The energy for the welding torch is released when hydrogen and oxygen combine to form water (see the equation below). This welding torch burns hydrogen and oxygen to produce temperatures above 3,000°C. It can even be used underwater.
2H2 + O2 → 2H2O + energy
Again, the reverse of the welding torch reaction absorbs energy to take place.
This is the equation of this reaction: 2H2O + energy → 2H2 + O2
Sometimes, energy is released during a chemical reaction. Where does this energy come from? Chemical bonds break and form when atoms gain, lose, or share electrons. When such a reaction takes place, bonds break in the reactants and new bonds form in the products. In reactions that release energy, the products are more stable, and their bonds have less energy than those of the reactants. The extra energy is released in various forms—light, sound, and heat.

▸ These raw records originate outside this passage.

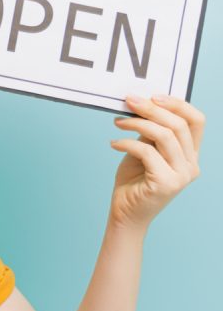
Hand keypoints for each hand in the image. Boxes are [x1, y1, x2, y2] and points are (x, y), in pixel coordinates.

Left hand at [109, 94, 204, 232]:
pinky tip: (113, 143)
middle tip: (129, 101)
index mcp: (191, 155)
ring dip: (137, 123)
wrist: (125, 213)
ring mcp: (181, 176)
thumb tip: (144, 104)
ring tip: (118, 122)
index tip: (153, 96)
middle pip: (179, 125)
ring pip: (164, 136)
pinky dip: (126, 143)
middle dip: (152, 109)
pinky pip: (146, 152)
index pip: (196, 121)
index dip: (178, 104)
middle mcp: (191, 165)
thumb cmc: (134, 181)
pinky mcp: (165, 183)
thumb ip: (152, 133)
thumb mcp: (145, 151)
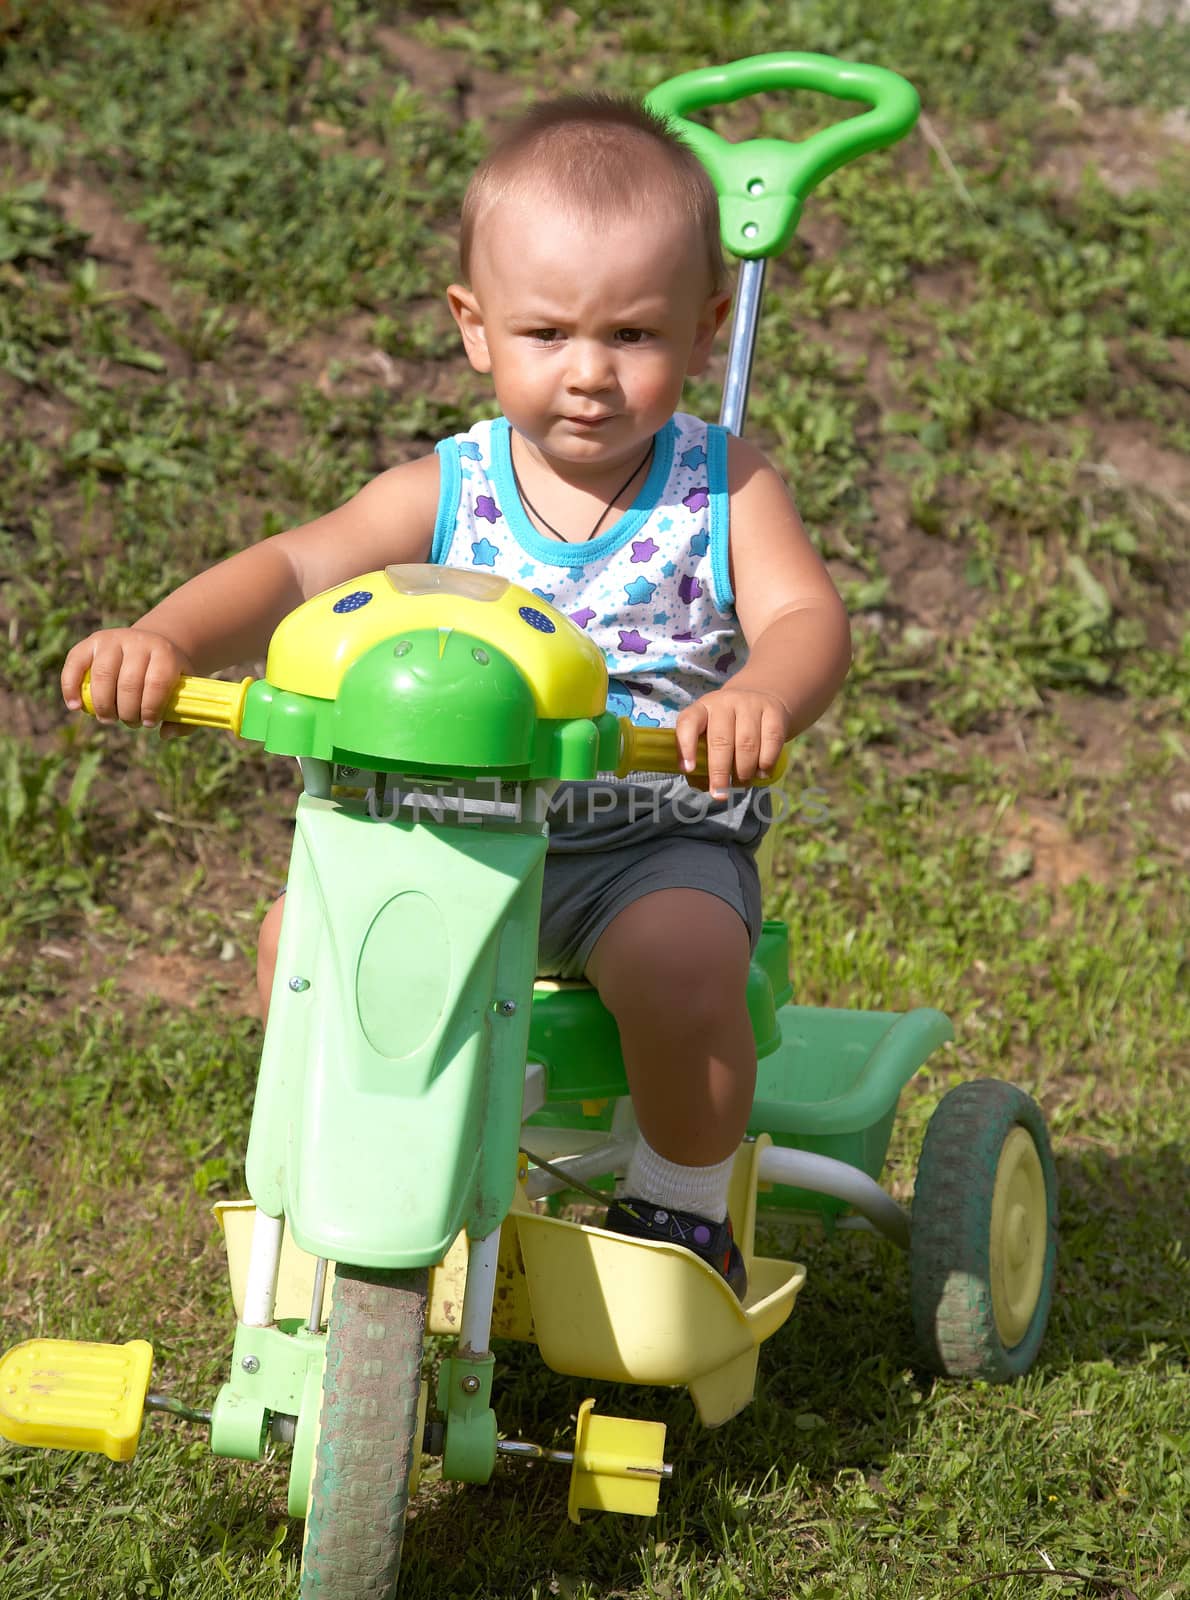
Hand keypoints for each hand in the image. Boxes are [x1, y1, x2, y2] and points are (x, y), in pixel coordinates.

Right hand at [61, 628, 193, 729]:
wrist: (151, 645)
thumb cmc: (167, 676)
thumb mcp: (183, 690)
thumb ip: (183, 716)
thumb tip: (165, 733)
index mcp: (164, 653)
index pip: (157, 682)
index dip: (151, 708)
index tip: (149, 723)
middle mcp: (137, 641)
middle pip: (128, 683)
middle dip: (127, 711)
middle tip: (130, 722)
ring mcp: (112, 639)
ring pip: (102, 676)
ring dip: (103, 705)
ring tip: (109, 718)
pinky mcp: (90, 642)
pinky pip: (75, 664)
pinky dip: (71, 688)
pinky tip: (76, 707)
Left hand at [675, 685, 790, 800]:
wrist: (762, 696)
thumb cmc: (729, 725)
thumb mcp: (710, 734)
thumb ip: (701, 759)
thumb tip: (702, 785)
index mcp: (702, 708)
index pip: (688, 722)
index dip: (686, 746)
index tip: (688, 769)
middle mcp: (725, 702)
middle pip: (721, 740)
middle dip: (719, 772)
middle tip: (720, 793)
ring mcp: (751, 704)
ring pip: (747, 743)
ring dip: (744, 771)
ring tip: (742, 783)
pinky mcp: (774, 711)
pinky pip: (771, 741)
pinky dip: (766, 762)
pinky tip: (761, 773)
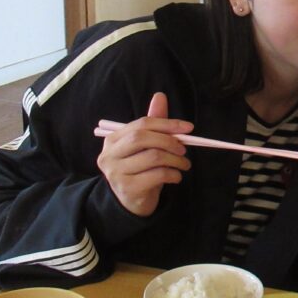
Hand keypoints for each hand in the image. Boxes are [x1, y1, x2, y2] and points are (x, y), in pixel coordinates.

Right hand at [96, 93, 193, 216]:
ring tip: (184, 165)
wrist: (131, 202)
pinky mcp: (128, 188)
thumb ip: (153, 124)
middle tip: (184, 150)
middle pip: (143, 138)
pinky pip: (157, 175)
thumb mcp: (146, 146)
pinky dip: (173, 174)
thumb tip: (160, 96)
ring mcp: (116, 173)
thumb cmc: (140, 169)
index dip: (167, 124)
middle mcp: (109, 155)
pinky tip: (176, 177)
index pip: (142, 124)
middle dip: (170, 141)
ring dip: (176, 160)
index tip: (188, 128)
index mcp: (113, 139)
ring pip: (153, 157)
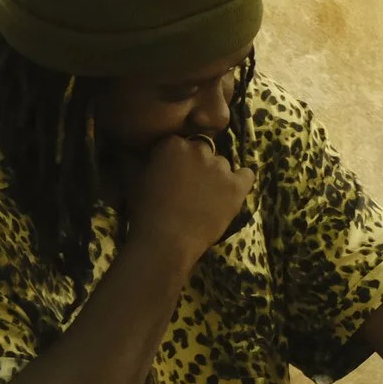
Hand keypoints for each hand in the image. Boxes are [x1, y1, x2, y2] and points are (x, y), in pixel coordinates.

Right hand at [125, 135, 253, 264]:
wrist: (166, 241)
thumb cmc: (146, 211)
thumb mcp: (136, 177)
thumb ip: (145, 157)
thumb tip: (145, 149)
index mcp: (173, 144)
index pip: (180, 143)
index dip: (176, 159)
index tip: (171, 174)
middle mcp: (199, 150)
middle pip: (203, 152)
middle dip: (196, 165)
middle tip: (188, 186)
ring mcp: (220, 168)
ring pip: (222, 164)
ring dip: (215, 175)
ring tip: (204, 197)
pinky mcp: (236, 186)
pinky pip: (246, 175)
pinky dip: (239, 182)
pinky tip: (230, 193)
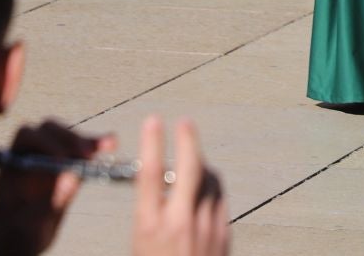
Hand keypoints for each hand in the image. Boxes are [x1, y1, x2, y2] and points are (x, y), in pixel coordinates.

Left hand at [0, 119, 115, 255]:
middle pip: (49, 131)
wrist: (20, 242)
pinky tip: (111, 144)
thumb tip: (74, 178)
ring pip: (68, 138)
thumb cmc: (18, 234)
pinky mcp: (67, 168)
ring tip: (109, 145)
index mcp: (13, 166)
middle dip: (69, 138)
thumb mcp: (30, 225)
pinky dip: (97, 146)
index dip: (45, 142)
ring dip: (87, 141)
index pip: (26, 136)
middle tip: (86, 155)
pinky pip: (82, 152)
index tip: (61, 159)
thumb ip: (50, 203)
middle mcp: (31, 157)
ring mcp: (49, 160)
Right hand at [131, 116, 228, 255]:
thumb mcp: (140, 246)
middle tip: (184, 123)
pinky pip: (220, 200)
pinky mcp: (224, 235)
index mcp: (150, 227)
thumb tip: (159, 191)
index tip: (153, 120)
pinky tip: (204, 187)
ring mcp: (207, 228)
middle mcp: (181, 223)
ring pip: (210, 181)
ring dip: (201, 166)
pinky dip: (212, 187)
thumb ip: (150, 217)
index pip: (151, 174)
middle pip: (189, 168)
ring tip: (192, 159)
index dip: (153, 142)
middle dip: (187, 140)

Sometimes, energy is absorbed during a chemical reaction. In reactions that absorb energy, the reactants are more stable, and their bonds have less energy than those of the products. Hence, to supply energy to the bonds of the less stable products, energy is absorbed. For an example, see the following equation.
2H2O + energy → 2H2 + O2
In this reaction, the extra energy needed to form the products can be supplied in the form of electricity.

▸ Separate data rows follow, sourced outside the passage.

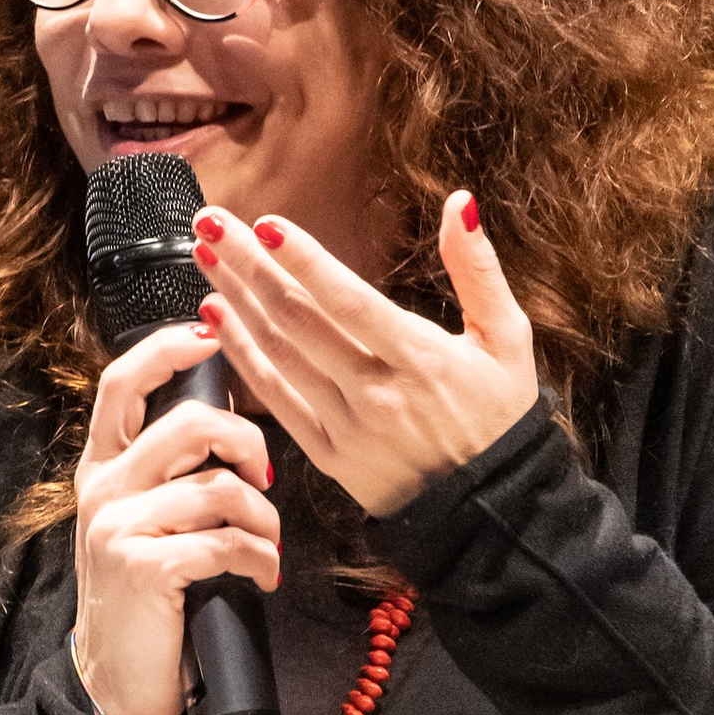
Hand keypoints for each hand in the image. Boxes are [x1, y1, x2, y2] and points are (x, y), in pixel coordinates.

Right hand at [70, 315, 281, 714]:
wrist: (118, 681)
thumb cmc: (149, 599)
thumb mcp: (147, 523)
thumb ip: (171, 474)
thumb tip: (231, 424)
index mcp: (102, 468)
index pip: (122, 384)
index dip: (167, 349)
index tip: (210, 336)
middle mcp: (103, 488)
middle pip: (189, 425)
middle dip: (248, 445)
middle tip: (266, 478)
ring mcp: (117, 525)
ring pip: (219, 489)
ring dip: (264, 521)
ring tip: (267, 549)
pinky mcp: (143, 565)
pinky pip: (226, 541)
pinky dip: (260, 560)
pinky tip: (263, 578)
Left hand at [189, 190, 538, 518]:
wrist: (488, 512)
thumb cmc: (499, 418)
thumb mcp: (508, 339)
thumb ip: (479, 270)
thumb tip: (462, 203)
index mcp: (421, 359)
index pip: (350, 302)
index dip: (305, 262)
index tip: (266, 224)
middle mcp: (377, 394)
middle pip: (300, 321)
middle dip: (250, 267)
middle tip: (211, 224)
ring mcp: (347, 428)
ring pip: (279, 357)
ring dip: (236, 304)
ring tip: (205, 258)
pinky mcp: (328, 457)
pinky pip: (275, 401)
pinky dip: (242, 357)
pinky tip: (214, 319)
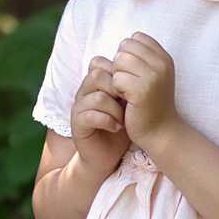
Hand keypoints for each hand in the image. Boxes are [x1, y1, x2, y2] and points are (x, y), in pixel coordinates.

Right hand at [69, 56, 129, 175]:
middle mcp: (85, 92)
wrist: (109, 155)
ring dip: (115, 108)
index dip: (118, 73)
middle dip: (117, 88)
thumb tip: (141, 65)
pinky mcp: (77, 125)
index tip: (131, 89)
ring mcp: (79, 108)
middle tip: (128, 102)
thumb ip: (129, 84)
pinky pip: (90, 115)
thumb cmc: (121, 126)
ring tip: (124, 119)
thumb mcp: (128, 102)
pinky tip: (117, 127)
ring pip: (96, 95)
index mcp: (96, 83)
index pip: (100, 62)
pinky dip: (107, 121)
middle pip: (97, 74)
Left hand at [108, 32, 177, 146]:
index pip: (136, 37)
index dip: (129, 53)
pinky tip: (126, 99)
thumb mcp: (154, 76)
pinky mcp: (141, 90)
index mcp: (165, 58)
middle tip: (128, 82)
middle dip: (120, 64)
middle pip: (125, 46)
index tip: (135, 72)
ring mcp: (153, 76)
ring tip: (127, 91)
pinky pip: (116, 78)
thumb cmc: (152, 103)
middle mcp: (162, 64)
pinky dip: (116, 89)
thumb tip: (123, 43)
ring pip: (119, 60)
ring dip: (117, 76)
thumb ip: (143, 58)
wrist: (161, 131)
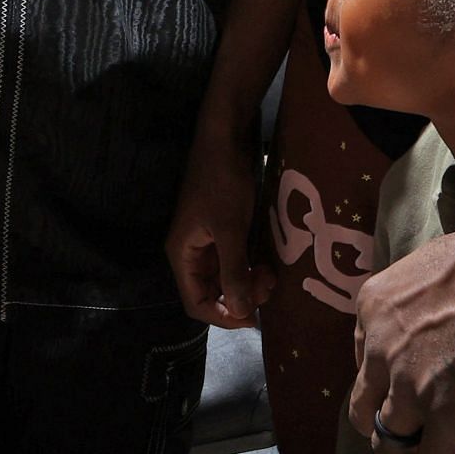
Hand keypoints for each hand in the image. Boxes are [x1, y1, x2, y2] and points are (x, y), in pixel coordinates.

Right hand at [166, 122, 273, 328]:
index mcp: (183, 254)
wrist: (226, 136)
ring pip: (227, 275)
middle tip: (268, 287)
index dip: (223, 315)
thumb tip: (240, 313)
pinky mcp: (223, 227)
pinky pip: (235, 258)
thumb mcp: (230, 229)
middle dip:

Electrical energy is needed to break water into its components. This is the reverse of the reaction that takes place in the welding torch.

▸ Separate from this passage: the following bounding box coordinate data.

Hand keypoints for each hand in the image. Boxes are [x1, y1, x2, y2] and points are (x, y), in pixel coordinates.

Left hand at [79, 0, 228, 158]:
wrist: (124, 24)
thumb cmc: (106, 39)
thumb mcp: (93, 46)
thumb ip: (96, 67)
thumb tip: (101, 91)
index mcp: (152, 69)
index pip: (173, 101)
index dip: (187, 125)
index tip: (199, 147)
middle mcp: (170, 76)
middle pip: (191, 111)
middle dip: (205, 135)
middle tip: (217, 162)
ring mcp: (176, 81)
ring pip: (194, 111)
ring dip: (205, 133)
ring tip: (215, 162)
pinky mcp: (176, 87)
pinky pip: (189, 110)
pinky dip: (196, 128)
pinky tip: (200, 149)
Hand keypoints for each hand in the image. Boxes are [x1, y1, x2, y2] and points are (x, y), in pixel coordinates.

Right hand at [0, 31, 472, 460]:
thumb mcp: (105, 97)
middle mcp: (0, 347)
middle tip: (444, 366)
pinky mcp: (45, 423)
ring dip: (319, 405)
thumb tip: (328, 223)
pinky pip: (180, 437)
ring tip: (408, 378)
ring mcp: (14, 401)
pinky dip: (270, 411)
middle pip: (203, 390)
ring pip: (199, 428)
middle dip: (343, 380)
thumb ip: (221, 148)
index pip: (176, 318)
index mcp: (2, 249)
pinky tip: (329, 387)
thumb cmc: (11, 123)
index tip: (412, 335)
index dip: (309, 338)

Endothermic and Exothermic
As you have seen, reactions can release or absorb the energy of several kinds, including electricity, light, sound, and heat.
When heat energy is gained or lost in reactions, special terms are used.
Endothermic reactions absorb heat energy. Exothermic reactions release heat energy.
You may notice that the root word therm refers to heat, as it does in thermos bottles and thermometers.
You might already be familiar with several types of reactions that release heat. Burning is an exothermic chemical reaction in which a substance combines with oxygen to produce heat along with light, carbon dioxide, and water.
Sometimes the energy is released rapidly. For example, charcoal lighter fluid combines with oxygen in the air and produces enough heat to ignite a charcoal fire within a few minutes.
Other materials also combine with oxygen but release heat so slowly that you cannot see or feel it happen. This is the case when iron combines with oxygen in the air to form rust.
The slow heat release from a reaction also is used in heat packs that can keep your hands warm for several hours.
Some chemical reactions and physical processes need to have heat energy added before they can proceed. An example of an endothermic physical process that absorbs heat energy is the cold pack.
The heavy plastic cold pack holds ammonium nitrate and water. The two substances are separated by a plastic divider. When you squeeze the bag, you break the divider so that the ammonium nitrate dissolves in the water. The dissolving process absorbs heat energy, which must come from the surrounding environment—the surrounding air or your skin after you place the pack on the injury.
Energy in the Equation
The word energy often is written in equations as either a reactant or a product.
Energy written as a reactant helps you think of energy as a necessary ingredient for the reaction to take place. For example, electrical energy is needed to break up water into hydrogen and oxygen. It is important to know that energy must be added to make this reaction occur.
Similarly, in the equation for an exothermic reaction, the word energy often is written along with the products. This tells you that energy is released.
You include energy when writing the reaction that takes place between oxygen and methane in natural gas when you cook on a gas range. This heat energy cooks your food. Energy from a chemical reaction is used to cook. (CH4 + 2O2 → CO2 + 2H2O + energy)